Under the tutelage of the Wheatleys, Phillis learned English, Greek, and Latin. The classical poets of the ancient world greatly influenced her work, providing her and her readers with a familiar framework to pin her ideas. She gained popularity by writing elegies for prominent preachers and members of Boston society, and later through works responding to current events such as the Boston Massacre. Waldstreicher analyzes several poems, arguing that Wheatley may have purposely used satirical wording to essentially hide her true ideas and views on slavery in plain sight. For example, a white audience may have read “On being brought from Africa to America” while patting themselves on the back without realizing the possibility of her writing satire.
‘Twas mercy brought me from my Pagan land,
Taught my benighted soul to understand
That there’s a God, that there’s a Saviour too:
Once I redemption neither sought nor knew.
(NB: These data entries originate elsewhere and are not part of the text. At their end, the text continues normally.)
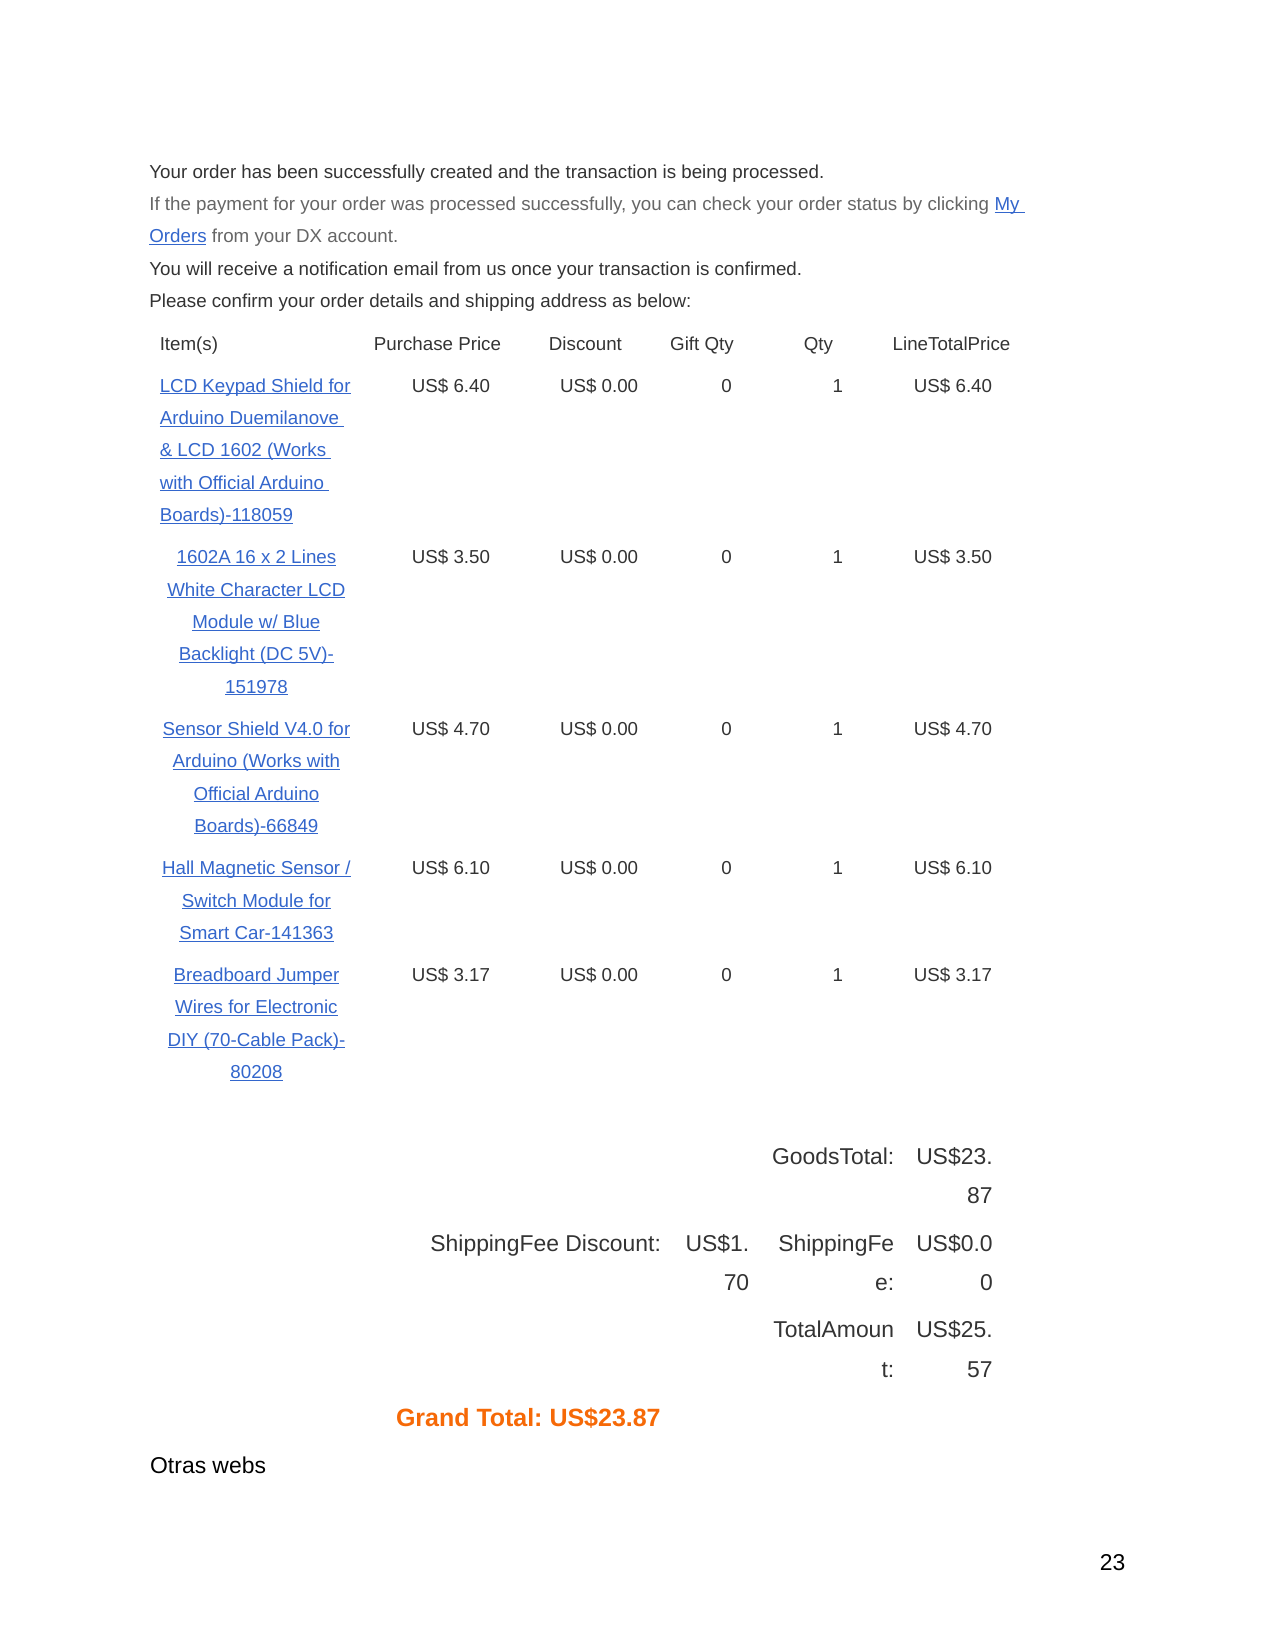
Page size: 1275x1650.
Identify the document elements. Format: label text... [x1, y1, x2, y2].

table_cell US$ 6.40 [882, 364, 1024, 536]
text Otras webs [150, 1452, 1125, 1479]
table_cell 0 [660, 536, 793, 707]
table_cell US$ 3.17 [882, 954, 1024, 1093]
table_header Item(s) [149, 322, 363, 364]
table_cell US$ 0.00 [538, 536, 659, 707]
table_header US$23.87 [904, 1133, 1003, 1219]
table_header LineTotalPrice [882, 322, 1024, 364]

Some view our sable race with scornful eye,
“Their colour is a diabolic die.”
Remember, Christians, Negros, black as Cain,
May be refin’d, and join th’ angelic train
Her work was forced to exist within a closed world of wealthy benefactors because there was no other choice. She had to use her own perceived novelty as an educated enslaved woman to change her standing in society. With the backing of wealthy benefactors, like the Countess of Huntingdon, Wheatley traveled to London on what was essentially a book tour. Soon after, she was able to procure her manumission. Wheatley herself was not clear in her writing as to how her freedom was achieved, but Waldstreicher lays out three possible scenarios. The author also reminds the reader of the hypocrisy of the Wheatleys in that even in their tutelage and encouragement of Phillis, they would not free her. Instead, they encouraged her to sell subscriptions to her book to eventually purchase her manumission.
While I love the subject matter, I personally did not find the writing style as accessible, engaging, or narratively driven as author-historians like McCullough or Taylor. Waldstreicher, more often than not, veers off onto long, contextual tangents. Of course context is essential in explaining how a person moved through a certain time and place, however, there are large chunks of this book that seem to have little to do with Phillis herself. This may be because information and primary source material on an enslaved woman is sparse, despite her fame at the time, especially information or perspectives not skewed by the lens of racial biases of the time. Many Americans and English of the time may be unreliable narrators, misinterpreting Wheatley’s work as not being as subversive as she may have meant it to be.
Wheatley’s work became more outspokenly anti-slavery after her manumission, coinciding with the start of the Revolutionary War. Her letters with Mohegan preacher Samson Occom seem quite unfiltered compared to her coded work written for the “mainstream” white audience. As the author points out, Wheatley likely felt more comfortable in expressing her views with another person of color. The author also brings to light anonymous poems published in newspapers that may have been written by Wheatley that are perhaps the most glaringly anti-slavery. Soon after George Washington’s appointment as commander in chief of the Continental Army, Wheatley wrote a letter and a poem to him at his encampment in Cambridge. While Wheatley essentially expressed her support, I can’t help but wonder what she thought of him being an enslaver. Although Washington responded in kind, a few years after the poet’s death writings by Thomas Jefferson would be published (which he had written during the start of the war) diminishing and demeaning Wheatley’s accomplishments.
Phillis Wheatley died in 1784 at the age of thirty-one, at that time having been married a few years with children (who also succumbed to illness). She lived the last years of her life mostly out of the public eye, by design or by circumstance, we may never know. After her death, her husband John Peters tried to publish her second manuscript, but was unable to do so because of lack of funding. Historians and literary professionals continue to examine, uncover, and explore the “palatable” persona she projected to her mostly white audience, as well as her true opinions cleverly hidden in verse or anonymous works.